Wisdom Books: The Fear of Freedom by Erich Fromm


Erich Fromm sees right to the heart of our contradictory needs for community and for freedom like no other writer before or since. In Fear of Freedom (Escape from Freedom), Fromm warns that the price of community is indeed high, and it is the individual who pays. Fascism and authoritarianism may seem like receding shadows for some, but are cruel realities for many. Erich Fromm leaves a valuable and original legacy to his readers – a vastly increased understanding of the human character in relation to society. At the beginning of the 21st century, it is more important than ever to be aware of his powerful message. Listen, and take heed.

The following passages are excerpts from Chapter 5.1 ‘Authoritarianism’:

The first mechanism of escape from freedom I am going to deal with is the tendency to give up the independence of one’s own individual self and to fuse one’s self with somebody or something outside oneself, in order to acquire the strength which the individual self is lacking. Or, to put it in different words, to seek for new, “secondary bonds”, as a substitute for the primary bonds which have been lost. The more distinct forms of this mechanism are to be found in the striving for submission and domination, or, as we would rather put it, in the masochistic and sadistic strivings, as they exist in varying degrees in normal and neurotic persons respectively. We shall first describe these tendencies and then try to show that both of them are an escape from an unbearable aloneness.

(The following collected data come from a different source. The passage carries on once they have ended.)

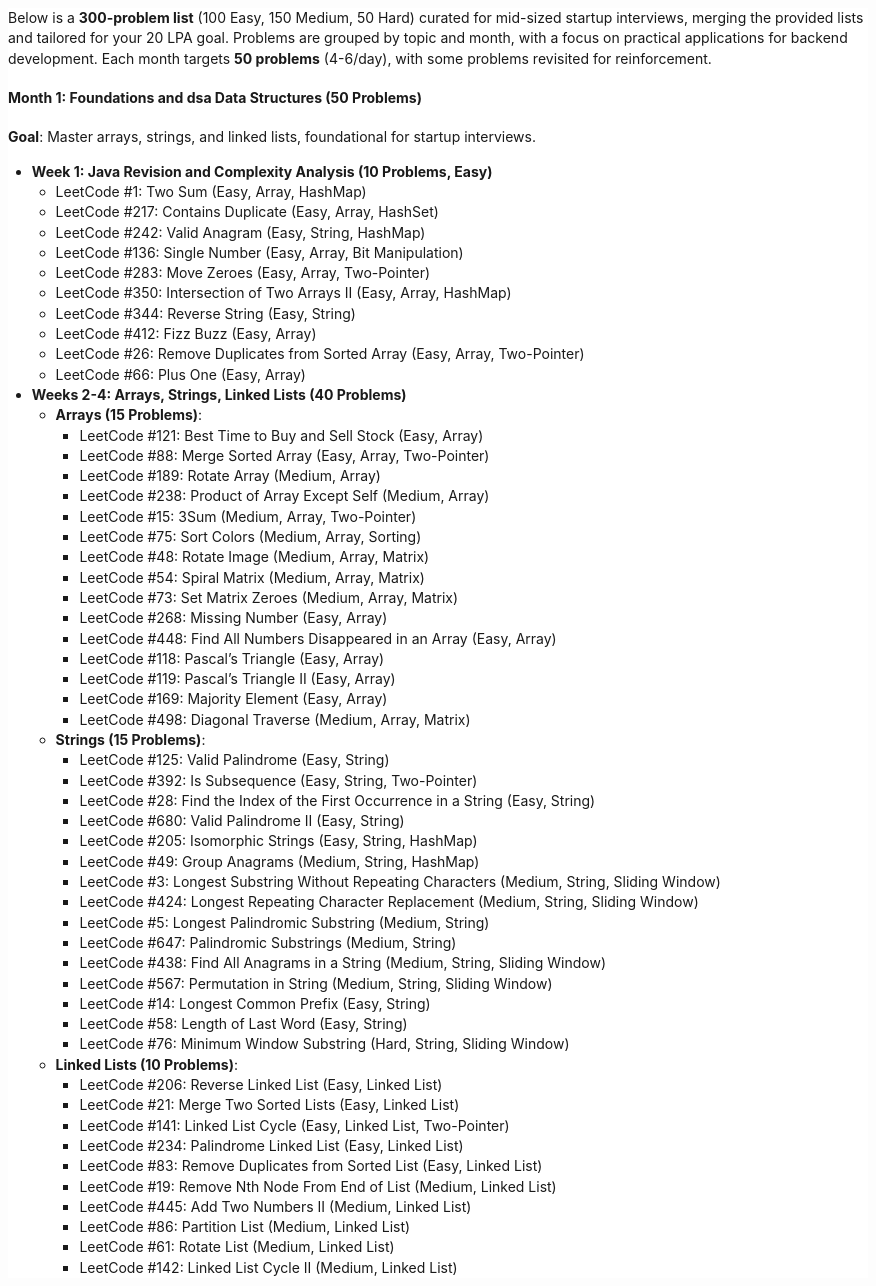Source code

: Below is a **300-problem list** (100 Easy, 150 Medium, 50 Hard) curated for mid-sized startup interviews, merging the provided lists and tailored for your 20 LPA goal. Problems are grouped by topic and month, with a focus on practical applications for backend development. Each month targets **50 problems** (4-6/day), with some problems revisited for reinforcement.

#### **Month 1: Foundations and dsa Data Structures (50 Problems)**
**Goal**: Master arrays, strings, and linked lists, foundational for startup interviews.
- **Week 1: Java Revision and Complexity Analysis (10 Problems, Easy)**
    - LeetCode #1: Two Sum (Easy, Array, HashMap)
    - LeetCode #217: Contains Duplicate (Easy, Array, HashSet)
    - LeetCode #242: Valid Anagram (Easy, String, HashMap)
    - LeetCode #136: Single Number (Easy, Array, Bit Manipulation)
    - LeetCode #283: Move Zeroes (Easy, Array, Two-Pointer)
    - LeetCode #350: Intersection of Two Arrays II (Easy, Array, HashMap)
    - LeetCode #344: Reverse String (Easy, String)
    - LeetCode #412: Fizz Buzz (Easy, Array)
    - LeetCode #26: Remove Duplicates from Sorted Array (Easy, Array, Two-Pointer)
    - LeetCode #66: Plus One (Easy, Array)
- **Weeks 2-4: Arrays, Strings, Linked Lists (40 Problems)**
    - **Arrays (15 Problems)**:
        - LeetCode #121: Best Time to Buy and Sell Stock (Easy, Array)
        - LeetCode #88: Merge Sorted Array (Easy, Array, Two-Pointer)
        - LeetCode #189: Rotate Array (Medium, Array)
        - LeetCode #238: Product of Array Except Self (Medium, Array)
        - LeetCode #15: 3Sum (Medium, Array, Two-Pointer)
        - LeetCode #75: Sort Colors (Medium, Array, Sorting)
        - LeetCode #48: Rotate Image (Medium, Array, Matrix)
        - LeetCode #54: Spiral Matrix (Medium, Array, Matrix)
        - LeetCode #73: Set Matrix Zeroes (Medium, Array, Matrix)
        - LeetCode #268: Missing Number (Easy, Array)
        - LeetCode #448: Find All Numbers Disappeared in an Array (Easy, Array)
        - LeetCode #118: Pascal’s Triangle (Easy, Array)
        - LeetCode #119: Pascal’s Triangle II (Easy, Array)
        - LeetCode #169: Majority Element (Easy, Array)
        - LeetCode #498: Diagonal Traverse (Medium, Array, Matrix)
    - **Strings (15 Problems)**:
        - LeetCode #125: Valid Palindrome (Easy, String)
        - LeetCode #392: Is Subsequence (Easy, String, Two-Pointer)
        - LeetCode #28: Find the Index of the First Occurrence in a String (Easy, String)
        - LeetCode #680: Valid Palindrome II (Easy, String)
        - LeetCode #205: Isomorphic Strings (Easy, String, HashMap)
        - LeetCode #49: Group Anagrams (Medium, String, HashMap)
        - LeetCode #3: Longest Substring Without Repeating Characters (Medium, String, Sliding Window)
        - LeetCode #424: Longest Repeating Character Replacement (Medium, String, Sliding Window)
        - LeetCode #5: Longest Palindromic Substring (Medium, String)
        - LeetCode #647: Palindromic Substrings (Medium, String)
        - LeetCode #438: Find All Anagrams in a String (Medium, String, Sliding Window)
        - LeetCode #567: Permutation in String (Medium, String, Sliding Window)
        - LeetCode #14: Longest Common Prefix (Easy, String)
        - LeetCode #58: Length of Last Word (Easy, String)
        - LeetCode #76: Minimum Window Substring (Hard, String, Sliding Window)
    - **Linked Lists (10 Problems)**:
        - LeetCode #206: Reverse Linked List (Easy, Linked List)
        - LeetCode #21: Merge Two Sorted Lists (Easy, Linked List)
        - LeetCode #141: Linked List Cycle (Easy, Linked List, Two-Pointer)
        - LeetCode #234: Palindrome Linked List (Easy, Linked List)
        - LeetCode #83: Remove Duplicates from Sorted List (Easy, Linked List)
        - LeetCode #19: Remove Nth Node From End of List (Medium, Linked List)
        - LeetCode #445: Add Two Numbers II (Medium, Linked List)
        - LeetCode #86: Partition List (Medium, Linked List)
        - LeetCode #61: Rotate List (Medium, Linked List)
        - LeetCode #142: Linked List Cycle II (Medium, Linked List)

The most frequent forms in which masochistic strivings appear are feelings of inferiority, powerlessness, individual insignificance. The analysis of persons who are obsessed by these feelings shows that, while they consciously complain about these feelings and want to get rid of them, unconsciously some power within them drives them to feel inferior or insignificant. Their feelings are more than realizations of actual shortcomings and weaknesses (although they are usually rationalized as though they were); these persons show a tendency to belittle themselves, to make themselves weak, and not to master things. Quite regularly, these people show a marked dependence on
powers outside themselves, on other people, or institutions, or nature. They tend not to assert themselves, not to do what they want, but to submit to the factual or alleged orders of these outside forces. Often they are quite incapable of experiencing neurosis, while the mechanisms of escape are driving forces in normal man.

This tendency can assume various forms. We find that there are people who indulge in self-accusation and self-criticism, which even their worst enemies would scarcely bring against them. There are others, such as certain compulsive neurotics, who tend to torture themselves with compulsory rites and thoughts. In a certain type of neurotic personality, we find a tendency lo become physically ill and to wait, consciously or unconsciously, for an illness, as if it were a gift of the gods. Often they incur accidents, which would not have happened, had there not been at work an unconscious tendency to incur them. These tendencies, directed against themselves, are often revealed in still less overt or dramatic forms. For instance, there are persons who are incapable of answering questions in an examination, when the answers are very well known to them at the time of the examination and even afterwards. There are others who say things which antagonize those whom they love or on whom they are dependent, although actually they feel friendly towards them and did not intend to say those things. With such people, it almost seems as if they were following advice given them by an enemy to behave in such a way, as to be most detrimental to themselves.